*YOUR OBJECTIVE:*
Line by line, transcribe all of the entries exactly.

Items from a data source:
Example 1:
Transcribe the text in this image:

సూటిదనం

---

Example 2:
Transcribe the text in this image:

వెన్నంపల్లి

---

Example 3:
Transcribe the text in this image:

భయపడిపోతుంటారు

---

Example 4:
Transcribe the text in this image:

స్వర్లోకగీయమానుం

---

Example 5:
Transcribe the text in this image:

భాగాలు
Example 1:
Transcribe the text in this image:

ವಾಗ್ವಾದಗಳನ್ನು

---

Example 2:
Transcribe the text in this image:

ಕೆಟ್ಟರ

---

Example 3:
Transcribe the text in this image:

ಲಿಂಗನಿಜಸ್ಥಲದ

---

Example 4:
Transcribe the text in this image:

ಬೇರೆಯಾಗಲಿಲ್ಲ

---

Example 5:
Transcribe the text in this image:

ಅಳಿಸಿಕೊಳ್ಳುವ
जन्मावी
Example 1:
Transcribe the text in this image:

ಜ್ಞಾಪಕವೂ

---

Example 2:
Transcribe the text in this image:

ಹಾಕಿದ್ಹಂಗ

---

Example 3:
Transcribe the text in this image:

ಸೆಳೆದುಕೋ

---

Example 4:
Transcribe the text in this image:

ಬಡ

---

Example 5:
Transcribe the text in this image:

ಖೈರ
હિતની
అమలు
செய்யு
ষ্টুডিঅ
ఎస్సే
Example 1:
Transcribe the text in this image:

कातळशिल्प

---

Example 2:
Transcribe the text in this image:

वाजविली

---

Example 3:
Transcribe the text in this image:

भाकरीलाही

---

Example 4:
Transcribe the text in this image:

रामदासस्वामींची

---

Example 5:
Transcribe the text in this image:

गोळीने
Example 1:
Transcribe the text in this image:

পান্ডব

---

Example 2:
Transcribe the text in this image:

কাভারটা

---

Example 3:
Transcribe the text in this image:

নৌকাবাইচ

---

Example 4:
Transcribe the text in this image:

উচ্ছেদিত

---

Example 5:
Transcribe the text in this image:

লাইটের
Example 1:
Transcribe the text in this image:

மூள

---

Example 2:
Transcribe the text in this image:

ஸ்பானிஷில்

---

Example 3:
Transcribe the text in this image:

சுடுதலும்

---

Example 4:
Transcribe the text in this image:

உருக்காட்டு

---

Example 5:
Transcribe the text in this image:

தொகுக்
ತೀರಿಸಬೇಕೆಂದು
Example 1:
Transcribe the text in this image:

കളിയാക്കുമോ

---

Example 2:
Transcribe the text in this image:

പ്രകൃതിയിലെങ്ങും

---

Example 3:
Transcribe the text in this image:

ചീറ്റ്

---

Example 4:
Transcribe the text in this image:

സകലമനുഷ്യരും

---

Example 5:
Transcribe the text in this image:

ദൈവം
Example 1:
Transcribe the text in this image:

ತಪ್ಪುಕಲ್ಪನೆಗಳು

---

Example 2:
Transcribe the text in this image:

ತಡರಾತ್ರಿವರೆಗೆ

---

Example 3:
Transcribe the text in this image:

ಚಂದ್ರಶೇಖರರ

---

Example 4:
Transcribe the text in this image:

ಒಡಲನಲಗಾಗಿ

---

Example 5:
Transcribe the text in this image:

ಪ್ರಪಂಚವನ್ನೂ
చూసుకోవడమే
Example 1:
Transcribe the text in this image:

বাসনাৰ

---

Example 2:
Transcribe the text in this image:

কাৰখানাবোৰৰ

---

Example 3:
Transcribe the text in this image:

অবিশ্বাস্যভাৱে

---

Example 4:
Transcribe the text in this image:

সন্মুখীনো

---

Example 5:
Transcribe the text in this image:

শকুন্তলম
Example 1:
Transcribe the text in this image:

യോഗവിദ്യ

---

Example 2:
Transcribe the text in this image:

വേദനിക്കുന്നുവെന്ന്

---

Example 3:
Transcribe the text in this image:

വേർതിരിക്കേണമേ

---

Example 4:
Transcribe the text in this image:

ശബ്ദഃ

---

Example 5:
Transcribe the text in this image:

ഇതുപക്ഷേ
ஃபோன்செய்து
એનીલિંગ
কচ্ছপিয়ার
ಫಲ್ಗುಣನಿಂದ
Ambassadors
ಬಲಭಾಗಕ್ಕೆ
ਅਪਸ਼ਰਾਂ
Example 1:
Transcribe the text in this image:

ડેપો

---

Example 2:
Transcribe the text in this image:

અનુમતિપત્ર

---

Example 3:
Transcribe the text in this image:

*ANSWER TO THIS PROBLEM:*
Example 1:
Transcribe the text in this image:

సూటిదనం

---

Example 2:
Transcribe the text in this image:

వెన్నంపల్లి

---

Example 3:
Transcribe the text in this image:

భయపడిపోతుంటారు

---

Example 4:
Transcribe the text in this image:

స్వర్లోకగీయమానుం

---

Example 5:
Transcribe the text in this image:

భాగాలు
Example 1:
Transcribe the text in this image:

ವಾಗ್ವಾದಗಳನ್ನು

---

Example 2:
Transcribe the text in this image:

ಕೆಟ್ಟರ

---

Example 3:
Transcribe the text in this image:

ಲಿಂಗನಿಜಸ್ಥಲದ

---

Example 4:
Transcribe the text in this image:

ಬೇರೆಯಾಗಲಿಲ್ಲ

---

Example 5:
Transcribe the text in this image:

ಅಳಿಸಿಕೊಳ್ಳುವ
जन्मावी
Example 1:
Transcribe the text in this image:

ಜ್ಞಾಪಕವೂ

---

Example 2:
Transcribe the text in this image:

ಹಾಕಿದ್ಹಂಗ

---

Example 3:
Transcribe the text in this image:

ಸೆಳೆದುಕೋ

---

Example 4:
Transcribe the text in this image:

ಬಡ

---

Example 5:
Transcribe the text in this image:

ಖೈರ
હિતની
అమలు
செய்யு
ষ্টুডিঅ
ఎస్సే
Example 1:
Transcribe the text in this image:

कातळशिल्प

---

Example 2:
Transcribe the text in this image:

वाजविली

---

Example 3:
Transcribe the text in this image:

भाकरीलाही

---

Example 4:
Transcribe the text in this image:

रामदासस्वामींची

---

Example 5:
Transcribe the text in this image:

गोळीने
Example 1:
Transcribe the text in this image:

পান্ডব

---

Example 2:
Transcribe the text in this image:

কাভারটা

---

Example 3:
Transcribe the text in this image:

নৌকাবাইচ

---

Example 4:
Transcribe the text in this image:

উচ্ছেদিত

---

Example 5:
Transcribe the text in this image:

লাইটের
Example 1:
Transcribe the text in this image:

மூள

---

Example 2:
Transcribe the text in this image:

ஸ்பானிஷில்

---

Example 3:
Transcribe the text in this image:

சுடுதலும்

---

Example 4:
Transcribe the text in this image:

உருக்காட்டு

---

Example 5:
Transcribe the text in this image:

தொகுக்
ತೀರಿಸಬೇಕೆಂದು
Example 1:
Transcribe the text in this image:

കളിയാക്കുമോ

---

Example 2:
Transcribe the text in this image:

പ്രകൃതിയിലെങ്ങും

---

Example 3:
Transcribe the text in this image:

ചീറ്റ്

---

Example 4:
Transcribe the text in this image:

സകലമനുഷ്യരും

---

Example 5:
Transcribe the text in this image:

ദൈവം
Example 1:
Transcribe the text in this image:

ತಪ್ಪುಕಲ್ಪನೆಗಳು

---

Example 2:
Transcribe the text in this image:

ತಡರಾತ್ರಿವರೆಗೆ

---

Example 3:
Transcribe the text in this image:

ಚಂದ್ರಶೇಖರರ

---

Example 4:
Transcribe the text in this image:

ಒಡಲನಲಗಾಗಿ

---

Example 5:
Transcribe the text in this image:

ಪ್ರಪಂಚವನ್ನೂ
చూసుకోవడమే
Example 1:
Transcribe the text in this image:

বাসনাৰ

---

Example 2:
Transcribe the text in this image:

কাৰখানাবোৰৰ

---

Example 3:
Transcribe the text in this image:

অবিশ্বাস্যভাৱে

---

Example 4:
Transcribe the text in this image:

সন্মুখীনো

---

Example 5:
Transcribe the text in this image:

শকুন্তলম
Example 1:
Transcribe the text in this image:

യോഗവിദ്യ

---

Example 2:
Transcribe the text in this image:

വേദനിക്കുന്നുവെന്ന്

---

Example 3:
Transcribe the text in this image:

വേർതിരിക്കേണമേ

---

Example 4:
Transcribe the text in this image:

ശബ്ദഃ

---

Example 5:
Transcribe the text in this image:

ഇതുപക്ഷേ
ஃபோன்செய்து
એનીલિંગ
কচ্ছপিয়ার
ಫಲ್ಗುಣನಿಂದ
Ambassadors
ಬಲಭಾಗಕ್ಕೆ
ਅਪਸ਼ਰਾਂ
Example 1:
Transcribe the text in this image:

ડેપો

---

Example 2:
Transcribe the text in this image:

અનુમતિપત્ર

---

Example 3:
Transcribe the text in this image:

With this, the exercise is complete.